Ruth and Alice, in his absence, discussed the new source of trouble that had come to them. They had been so happy all summer, that the blow fell doubly heavy.

"Isn't it just horrid!" exclaimed Ruth.

"Too mean for anything!" agreed Alice. "I wish I had that Dan Merley here. I—I'd——"

But Alice did not finish. Ruth had looked at her, to stop her rather impulsive sister from the use of too violent an expression. But there was no need of this. An interruption came in the form of a knock at the door.

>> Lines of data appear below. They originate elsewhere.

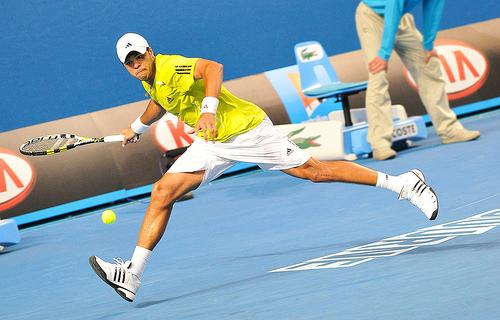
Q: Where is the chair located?
A: Behind the line judge.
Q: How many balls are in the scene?
A: One.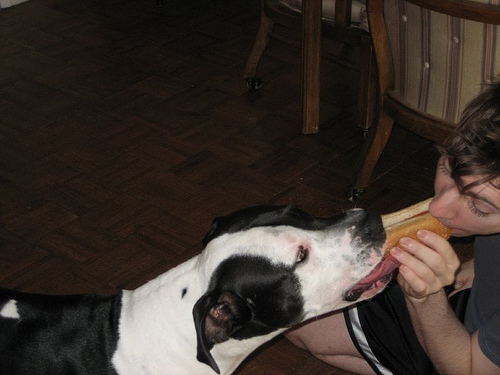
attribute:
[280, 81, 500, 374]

"Who is it?" asked Ruth, and there came a little note of fear into her voice, for she was timid, and she realized at once that it was not one of their kind neighbors from across the hall. Russ, his mother, and his brother Billy always rapped in a characteristic manner.

"It's me—Dan Merley, and I want to see the old man!" was the answer. The girls drew together in fright, for they recognized by the thickness of the voice that the owner was not altogether himself.

"Oh!" gasped Alice, and then the door was pushed open, for the catch had been left off, and a man came unsteadily into the room.